Ever since the launch of its promo around a month back, there was good excitement created by Phuntroo. A Marathi sci-fi flick that is set in a campus, the film is an urban tale of a youngster who finds love in the most unexpected of places. The film has released over the weekend gone by and has managed to find good critical and commercial response coming its way.
Starring Madan Deodhar [Balak-Palak] and Ketaki Mategaonkar [Timepass], popular names in Marathi cinema, the film has a unique stage, setting and narrative as its strengths. Directed by Sujay Dahake, the film has marked a successful entry for producer Krishika Lulla into the world of Marathi films.
Even as the accolades are coming her and the film’s way, Krishika isn’t resting. She has already unveiled the promo of her next Marathi film, which is interestingly titled & Zara Hatke.
“This film too is based on a very interesting concept. It is a family oriented film based in today’s times and tells stories of what’s happening around us. It is a very small, beautiful and simple story,” says Krishika, who has demonstrated her strength as a producer by making cost effective and profit making films like Tanu Weds Manu Returns, NH10 and Raanjhanaa.
Starring Mrinal Kulkarni, Indraneil Sengupta, Siddharth Menon and Shivani Rangole, & Jara Hatke is produced by Krishika Lulla along with Ravi Jadhav, who are also collaborating on their first Hindi film together, Banjo. The film is being directed by Prakash Kunte.
So will there be more Marathi films for Krishika in the coming months?
“Well, I was waiting to see how these two films do and then think of making a third one,” says Krishika, “It has been a wait and watch moment for me as I first want to see results. Thankfully, Phuntroo is doing well and response to the promo of & Zara Hatke has been good too.”

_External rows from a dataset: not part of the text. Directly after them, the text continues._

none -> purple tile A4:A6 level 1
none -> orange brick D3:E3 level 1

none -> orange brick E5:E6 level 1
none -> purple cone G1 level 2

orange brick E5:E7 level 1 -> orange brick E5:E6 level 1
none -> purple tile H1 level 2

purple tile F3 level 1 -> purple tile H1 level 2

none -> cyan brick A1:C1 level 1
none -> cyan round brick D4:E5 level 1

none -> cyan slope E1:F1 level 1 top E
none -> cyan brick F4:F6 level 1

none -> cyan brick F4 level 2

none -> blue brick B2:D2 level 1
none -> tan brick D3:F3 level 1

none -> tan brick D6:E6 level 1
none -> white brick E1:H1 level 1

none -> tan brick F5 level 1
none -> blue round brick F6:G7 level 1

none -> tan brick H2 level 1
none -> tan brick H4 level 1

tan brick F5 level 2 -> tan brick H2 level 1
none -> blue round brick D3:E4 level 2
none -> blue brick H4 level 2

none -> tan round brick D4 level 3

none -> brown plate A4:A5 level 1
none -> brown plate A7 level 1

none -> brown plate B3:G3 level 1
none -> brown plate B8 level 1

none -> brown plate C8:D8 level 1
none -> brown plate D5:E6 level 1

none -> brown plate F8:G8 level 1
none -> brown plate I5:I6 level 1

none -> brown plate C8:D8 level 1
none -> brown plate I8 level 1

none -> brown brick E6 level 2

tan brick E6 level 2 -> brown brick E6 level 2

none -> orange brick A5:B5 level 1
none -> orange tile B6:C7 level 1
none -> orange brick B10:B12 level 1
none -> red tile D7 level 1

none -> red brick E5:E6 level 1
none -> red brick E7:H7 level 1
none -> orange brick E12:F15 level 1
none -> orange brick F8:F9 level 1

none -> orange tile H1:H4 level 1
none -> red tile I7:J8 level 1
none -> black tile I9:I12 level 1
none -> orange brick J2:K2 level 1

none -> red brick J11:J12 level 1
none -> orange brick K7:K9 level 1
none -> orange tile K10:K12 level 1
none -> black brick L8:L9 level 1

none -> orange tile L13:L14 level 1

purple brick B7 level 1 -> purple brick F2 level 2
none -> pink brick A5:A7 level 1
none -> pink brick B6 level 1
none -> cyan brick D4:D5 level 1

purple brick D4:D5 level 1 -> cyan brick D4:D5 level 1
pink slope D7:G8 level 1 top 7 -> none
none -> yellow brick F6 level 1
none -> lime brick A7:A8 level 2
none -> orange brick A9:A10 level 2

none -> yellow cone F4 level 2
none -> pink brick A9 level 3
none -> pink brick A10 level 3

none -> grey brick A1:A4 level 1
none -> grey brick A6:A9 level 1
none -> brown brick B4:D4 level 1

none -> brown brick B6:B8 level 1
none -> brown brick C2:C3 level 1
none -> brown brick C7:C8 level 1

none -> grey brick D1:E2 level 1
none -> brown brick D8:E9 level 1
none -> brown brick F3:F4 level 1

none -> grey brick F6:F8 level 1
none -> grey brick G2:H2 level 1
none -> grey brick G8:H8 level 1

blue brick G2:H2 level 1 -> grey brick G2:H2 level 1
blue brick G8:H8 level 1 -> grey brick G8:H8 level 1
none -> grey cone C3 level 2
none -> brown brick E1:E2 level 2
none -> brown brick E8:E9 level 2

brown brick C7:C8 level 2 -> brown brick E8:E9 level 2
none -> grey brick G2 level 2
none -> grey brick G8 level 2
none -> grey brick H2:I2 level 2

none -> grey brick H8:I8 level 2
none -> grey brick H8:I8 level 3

The experimental streak is set to continue for Krishika as she is currently also busy with her two Hindi films – Banjo [Riteish Deshmukh, Nargis Fakhri] and Happy Bhaag Jaayegi [Abhay Deol, Diana Penty].
She is looking at stepping into regional cinema in a big way.
“Yes, I am trying to explore a lot of regional markets,” says Krishika, “Of course Eros makes a lot of films across languages and I am looking forward to picking a few more individually too. If there is a subject that is really interesting and has to be made in a certain language, I would like to produce it under Eros.”
For budding writers and directors, this is one offer that they wouldn’t wish to refuse.